O ministério também afirmou que "trabalhou nas reestruturações das carreiras da Polícia Federal, Polícia Rodoviária Federal e Polícia Penal" que tramitam no Congresso.
"Comunicação oficial já foi enviada às casas legislativas solicitando prioridade na análise e votação dos textos", disse a pasta.
Segurança na internet
Entre os outros temas com os quais Lewandowski terá de lidar estão o combate às milícias digitais (organizações que espalham notícias falsas deliberadamente), a proteção de direitos na internet e a regulação do setor.
A necessidade de uma política voltada para esse tema veio à tona nos últimos anos, principalmente após questões polêmicas como a profusão de mentiras e desinformação pelas redes sociais durante a pandemia de covid-19 e a organização pela internet dos atos antidemocráticos de 8 de janeiro, quando extremistas invadiram e depredaram prédios dos Três Poderes em Brasília.

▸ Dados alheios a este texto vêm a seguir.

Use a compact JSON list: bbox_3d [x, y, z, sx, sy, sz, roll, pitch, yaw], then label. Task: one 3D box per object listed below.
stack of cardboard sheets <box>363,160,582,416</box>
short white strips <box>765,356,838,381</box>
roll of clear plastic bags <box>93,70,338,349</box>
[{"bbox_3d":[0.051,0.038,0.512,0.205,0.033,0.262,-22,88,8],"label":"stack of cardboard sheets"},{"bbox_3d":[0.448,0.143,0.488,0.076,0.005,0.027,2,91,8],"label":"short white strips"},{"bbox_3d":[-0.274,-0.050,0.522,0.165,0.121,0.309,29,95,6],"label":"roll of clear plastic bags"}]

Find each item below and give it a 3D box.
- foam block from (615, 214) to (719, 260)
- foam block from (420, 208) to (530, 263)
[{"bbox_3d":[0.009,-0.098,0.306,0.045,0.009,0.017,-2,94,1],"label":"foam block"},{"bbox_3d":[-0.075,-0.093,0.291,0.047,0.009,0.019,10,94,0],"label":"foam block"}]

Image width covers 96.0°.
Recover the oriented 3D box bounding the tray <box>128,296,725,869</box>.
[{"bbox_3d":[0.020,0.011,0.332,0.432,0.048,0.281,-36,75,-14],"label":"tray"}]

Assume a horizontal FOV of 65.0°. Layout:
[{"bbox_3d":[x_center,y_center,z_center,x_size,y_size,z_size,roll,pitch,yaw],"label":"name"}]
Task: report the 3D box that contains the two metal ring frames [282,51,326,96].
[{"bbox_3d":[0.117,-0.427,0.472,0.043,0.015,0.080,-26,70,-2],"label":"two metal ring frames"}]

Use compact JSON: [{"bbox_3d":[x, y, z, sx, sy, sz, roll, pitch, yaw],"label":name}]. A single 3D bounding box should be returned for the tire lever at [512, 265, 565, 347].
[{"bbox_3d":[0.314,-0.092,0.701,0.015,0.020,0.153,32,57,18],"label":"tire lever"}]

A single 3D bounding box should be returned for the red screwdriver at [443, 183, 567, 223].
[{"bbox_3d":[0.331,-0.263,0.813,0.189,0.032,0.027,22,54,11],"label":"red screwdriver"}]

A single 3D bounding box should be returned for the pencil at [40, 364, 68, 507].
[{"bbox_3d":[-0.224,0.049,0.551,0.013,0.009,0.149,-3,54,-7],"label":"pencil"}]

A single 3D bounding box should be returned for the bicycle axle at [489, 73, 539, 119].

Depois de 8 de janeiro, a base do governo lançou da chamada PL das Fake News, sob relatoria do deputado Orlando Silva (PCdoB-SP), mas a tramitação foi paralisada após pressão das grandes empresas de tecnologia e acusações de que a lei promoveria censura.
Dino é um dos defensores do projeto e da regularização da internet — o que o colocou em confronto direto com essas plataformas.
"A farmácia na esquina é regulada. O açougue, supermercado e bancos também são. Mas as plataformas, porque são big techs, não podem ter regularização?", disse ele em um evento em maio no Piauí.
Sob Dino, o ministério criou uma Secretaria de Direitos Digitais, sob o comando da advogada Estela Aranha, que tem a missão de tornar o ambiente digital mais seguro, incluindo a proteção de crianças e o apoio a vítimas de crimes digitais.
O próximo ministro terá de avançar o tema da regulação da internet — e enfrentar ou não as big techs.
*Com reportagem de Letícia Mori, Leandro Prazeres e Mariana Schreiber.